DAFTAR TUGAS:
1: Dalam teks tentang mujaharah, apa jabatan Dr. Abdullah bin Hamad As-Sakakir?
2: Teruskan teks tentang mujaharah mulai dari kalimat terakhirnya.

TEKS HALAMAN:
________________
Ma’syirol muslimin rahimakumullah

Dr. Abdullah bin Hamad As-Sakakir, Profesor dan Kepala Jurusan Fikih di Fakultas Syariah, Universitas Al-Qasim menegaskan bahwa mujaharah adalah dosa yang lebih besar dan memiliki efek yang lebih buruk pada masyarakat daripada tindakan dosa secara rahasia.

Bahkan mujaharah adalah dosa lain yang ditambahkan ke dosa itu sendiri, karena pengaruhnya yang buruk pada masyarakat. Di antara pengaruh buruknya adalah:

Mujaharah memotivasi para pelaku maksiat untuk berbuat maksiat

Menghilangkan keburukan maksiat dari dalam jiwa dalam jangka panjang. Jiwa itu jika terbiasa melihat sesuatu maka jiwa tersebut akan menjadi akrab dengan hal tersebut.

Mujaharah itu merupakan bentuk perlawanan terbuka kepada Allah Ta’ala dengan maksiat.

Pelaku maksiat secara rahasia tidak merugikan siapapun kecuali dirinya sendiri, dan jika dia melakukannya secara terbuka, hal itu akan menimbulkan mudharat bagi orang lain.

Nabi ﷺ telah memberitahukan bahwa melakukan mujaharah dengan maksiat itu akan mendapatkan hukuman di dunia sebelum di akhirat.
________________
Sumber dokumen teks biasa:
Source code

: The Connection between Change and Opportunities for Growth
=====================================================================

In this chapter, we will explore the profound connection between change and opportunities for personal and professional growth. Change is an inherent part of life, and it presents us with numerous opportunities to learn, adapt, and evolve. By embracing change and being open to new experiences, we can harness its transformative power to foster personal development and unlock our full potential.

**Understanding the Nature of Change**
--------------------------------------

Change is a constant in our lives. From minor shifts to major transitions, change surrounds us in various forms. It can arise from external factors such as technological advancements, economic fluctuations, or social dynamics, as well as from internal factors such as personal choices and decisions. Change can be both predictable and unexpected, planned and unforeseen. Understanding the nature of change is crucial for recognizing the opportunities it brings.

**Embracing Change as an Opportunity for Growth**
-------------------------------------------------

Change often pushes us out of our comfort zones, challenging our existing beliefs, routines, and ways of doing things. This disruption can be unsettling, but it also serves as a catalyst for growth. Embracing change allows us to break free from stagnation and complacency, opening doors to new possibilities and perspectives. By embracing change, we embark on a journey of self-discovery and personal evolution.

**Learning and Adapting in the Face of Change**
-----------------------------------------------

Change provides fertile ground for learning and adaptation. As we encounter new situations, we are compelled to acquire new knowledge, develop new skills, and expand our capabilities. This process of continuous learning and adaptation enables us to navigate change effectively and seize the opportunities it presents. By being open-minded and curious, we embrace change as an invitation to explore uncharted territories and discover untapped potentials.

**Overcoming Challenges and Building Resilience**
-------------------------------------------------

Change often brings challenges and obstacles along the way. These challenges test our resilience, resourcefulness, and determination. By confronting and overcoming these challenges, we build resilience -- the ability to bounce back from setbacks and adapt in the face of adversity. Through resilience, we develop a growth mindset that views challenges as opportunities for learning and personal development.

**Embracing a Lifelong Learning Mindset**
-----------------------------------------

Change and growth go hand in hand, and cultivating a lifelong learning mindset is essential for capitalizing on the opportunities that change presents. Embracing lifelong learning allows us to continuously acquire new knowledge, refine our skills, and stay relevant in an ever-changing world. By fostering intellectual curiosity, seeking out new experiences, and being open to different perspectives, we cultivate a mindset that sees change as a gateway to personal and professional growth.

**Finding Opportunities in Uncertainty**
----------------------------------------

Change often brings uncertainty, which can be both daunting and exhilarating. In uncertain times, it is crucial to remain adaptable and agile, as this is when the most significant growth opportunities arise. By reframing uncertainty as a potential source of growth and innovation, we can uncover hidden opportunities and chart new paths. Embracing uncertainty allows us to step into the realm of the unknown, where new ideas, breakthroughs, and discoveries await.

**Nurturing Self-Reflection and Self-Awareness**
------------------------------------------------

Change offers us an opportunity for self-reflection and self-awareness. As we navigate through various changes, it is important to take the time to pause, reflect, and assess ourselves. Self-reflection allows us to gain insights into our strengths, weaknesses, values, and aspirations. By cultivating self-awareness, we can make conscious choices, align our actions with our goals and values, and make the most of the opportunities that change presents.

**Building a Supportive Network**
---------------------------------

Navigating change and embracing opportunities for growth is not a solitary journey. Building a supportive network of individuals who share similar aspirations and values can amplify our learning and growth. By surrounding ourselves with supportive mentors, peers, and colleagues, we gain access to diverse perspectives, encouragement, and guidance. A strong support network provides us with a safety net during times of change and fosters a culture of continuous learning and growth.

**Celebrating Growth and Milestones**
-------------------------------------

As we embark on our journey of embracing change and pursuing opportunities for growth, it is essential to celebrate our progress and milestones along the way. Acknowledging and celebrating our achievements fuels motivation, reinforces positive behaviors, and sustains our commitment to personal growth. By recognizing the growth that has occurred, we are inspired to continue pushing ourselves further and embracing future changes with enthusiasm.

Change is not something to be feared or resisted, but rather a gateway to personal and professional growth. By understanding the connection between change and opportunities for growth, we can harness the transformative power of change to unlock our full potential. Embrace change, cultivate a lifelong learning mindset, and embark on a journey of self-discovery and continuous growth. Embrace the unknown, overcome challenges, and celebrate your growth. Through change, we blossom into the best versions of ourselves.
________________
JAWABAN TUGAS:
1: Profesor dan Kepala Jurusan Fikih di Fakultas Syariah, Universitas Al-Qasim.

2:
Hal ini sebagaimana di dalam hadits Ibnu Umar radhiyallahu ‘anhuma, dia berkata ,”Aku adalah salah satu dari sepuluh keluarga muhajirin yang berada di tempat tinggal Rasulullah ﷺ. Beliau menghadap ke arah kami kemudian bersabda,

“يَا مَعْشَرَ الْمُهَاجِرِينَ، خَمْسٌ إِذَا ابْتُلِيتُمْ بِهِنَّ، وَأَعُوذُ بِاللَّهِ أَنْ تُدْرِكُوهُنَّ

” Wahai kaum Muhajirin, ada lima hal yang jika kalian diuji dengannya –dan aku berlindung kepada Allah supaya kalian tidak menjumpainya:

لَمْ تَظْهَرْ الْفَاحِشَةُ فِي قَوْمٍ قَطُّ حَتَّى يُعْلِنُوا بِهَا، إِلَّا فَشَا فِيهِمُ الطَّاعُونُ وَالْأَوْجَاعُ الَّتِي لَمْ تَكُنْ مَضَتْ فِي أَسْلَافِهِمْ الَّذِينَ مَضَوْا

Tidaklah nampak zina di suatu kaum pun, sehingga mereka melakukannya secara terang-terangan kecuali akan tersebar di tengah-tengah mereka tha’un (wabah) dan penyakit-penyakit yang tidak pernah menjangkiti generasi sebelumnya.

وَلَمْ يَنْقُصُوا الْمِكْيَالَ وَالْمِيزَانَ، إِلَّا أُخِذُوا بِالسِّنِينَ وَشِدَّةِ الْمَؤونَةِ وَجَوْرِ السُّلْطَانِ عَلَيْهِمْ

Tidaklah mereka mengurangi takaran dan timbangan kecuali akan ditimpa paceklik, susahnya penghidupan dan kezaliman penguasa atas mereka

وَلَمْ يَمْنَعُوا زَكَاةَ أَمْوَالِهِمْ، إِلَّا مُنِعُوا الْقَطْرَ مِنْ السَّمَاءِ، وَلَوْلَا الْبَهَائِمُ لَمْ يُمْطَرُوا

Tidaklah mereka menahan zakat hartanya (enggan menunaikan zakat hartanya) kecuali hujan dari langit akan ditahan dari mereka (hujan tidak turun). dan sekiranya bukan karena hewan-hewan ternak, niscaya hujan tidak akan diturunkan kepada mereka.

وَلَمْ يَنْقُضُوا عَهْدَ اللَّهِ وَعَهْدَ رَسُولِهِ، إِلَّا سَلَّطَ اللَّهُ عَلَيْهِمْ عَدُوًّا مِنْ غَيْرِهِمْ، فَأَخَذُوا بَعْضَ مَا فِي أَيْدِيهِمْ

Tidaklah mereka melanggar perjanjian dengan Allah dan Rasul-Nya, kecuali Allah akan menjadikan musuh mereka (dari kalangan selain mereka; orang kafir) berkuasa atas mereka, lalu musuh tersebut merampas sebagian apa yang mereka miliki.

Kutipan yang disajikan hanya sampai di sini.